Qual é o papel do campo científico no qual o senhor atua, a química, em um contexto de emergência como esse de pandemia? Que horizontes se abrem para o desenvolvimento de novos medicamentos?

Eu particularmente atuo na área do desenvolvimento de medicamentos para doenças parasitárias tropicais, aquelas doenças consideradas negligenciadas, e também a malária. São doenças que afetam países de baixa renda e pessoas negligenciadas e consideradas vulneráveis, como doença de Chagas, esquistossomose e leishmaniose. A malária não é considerada uma doença negligenciada, mas afeta pessoas negligenciadas em países de baixa renda. Ela matou, em 2018, 405 mil pessoas, 67% delas crianças. Uma criança morre, segundo a OMS, a cada dois minutos, só de malária no planeta. Aqui eu coordeno um projeto único na América Latina, em colaboração com duas organizações internacionais sem fins lucrativos, que estão salvando milhões de vidas. Nosso objetivo é desenvolver medicamentos baratos, acessíveis, seguros, que possam ser utilizados por crianças, gestantes, com acesso garantido a todas essas populações. Aqui realizamos todas essas etapas, é um trabalho de elevado cunho social. Particularmente para a área de química, existem muitas possibilidades em termos de pesquisa, principalmente no desenvolvimento de antivirais. Temos a possibilidade de preparar bibliotecas de compostos químicos que podem, no futuro, ser transformados em algum antiviral potente contra o Sars-Cov-2. Isso tem sido feito através do reposicionamento de medicamentos, que são medicamentos já disponíveis no mercado. Desenvolver uma nova alternativa terapêutica leva um pouco mais de tempo, embora a pandemia tenha trazido uma mudança nesse cenário. Espero que a gente possa desenvolver novos medicamentos e vacinas em menor tempo, mantendo a segurança e todo o rigor científico.

Por fim, como é fazer pesquisa científica hoje no Brasil?

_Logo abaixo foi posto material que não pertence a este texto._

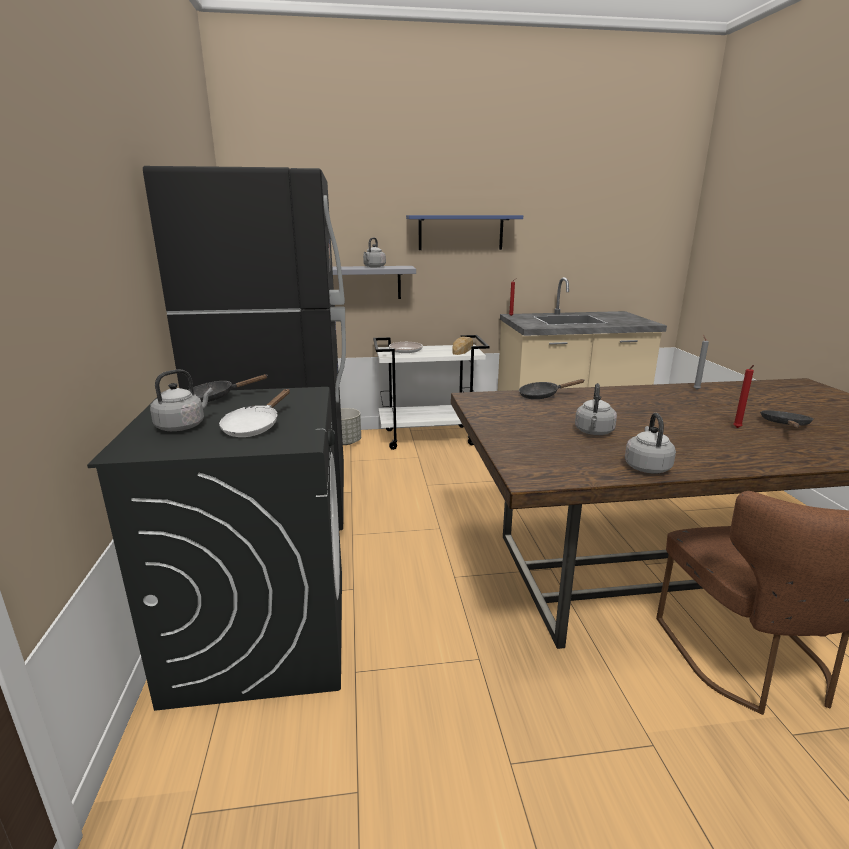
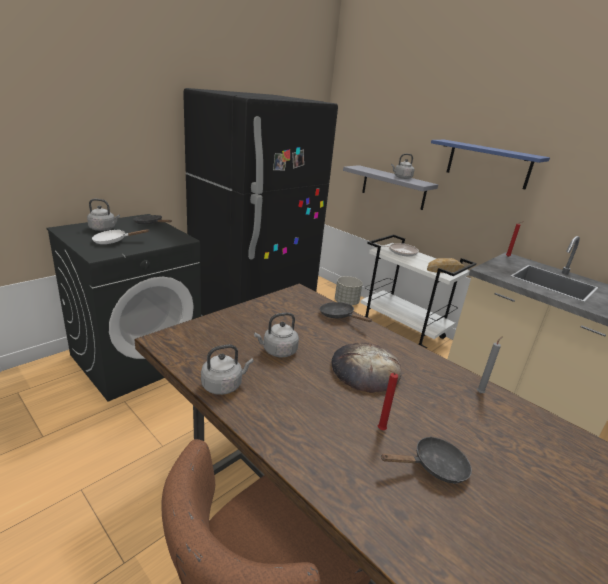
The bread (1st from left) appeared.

Realizar pesquisa nesse país é um desafio enorme, particularmente em universidades públicas. Nos últimos anos, nós temos sofrido vários cortes em atividades de pesquisa e bolsas de estudos para os nossos alunos. A universidade pública brasileira nunca foi tão atacada; particularmente nos últimos dois anos, a situação piorou muito. Nunca tivemos tantos cortes na área de ciência e tecnologia. Nunca tivemos tanta falta de interesse por parte de um governo em apoiar atividades de ciência e tecnologia em todas as áreas, das ciências exatas às ciências sociais. Nunca tivemos tanta perseguição ideológica como estamos tendo nos últimos dois anos. Mas seguimos fazendo ciência, procurando apoio, auxílio e colaboração com organizações internacionais, porque muitas vezes não conseguimos esse apoio aqui no Brasil. A ciência feita no Brasil é de altíssimo nível em várias áreas. É um trabalho árduo, muito difícil, mas as universidades públicas estão mostrando o seu valor nesse momento para a sociedade. Vejam a Fiocruz e o Butantan. São instituições que salvam milhões de vidas, porque produzem todas as nossas vacinas. Uma das possibilidades de atuação dos cientistas é essa de conversar com a sociedade. Precisamos nos reinventar nesse sentido.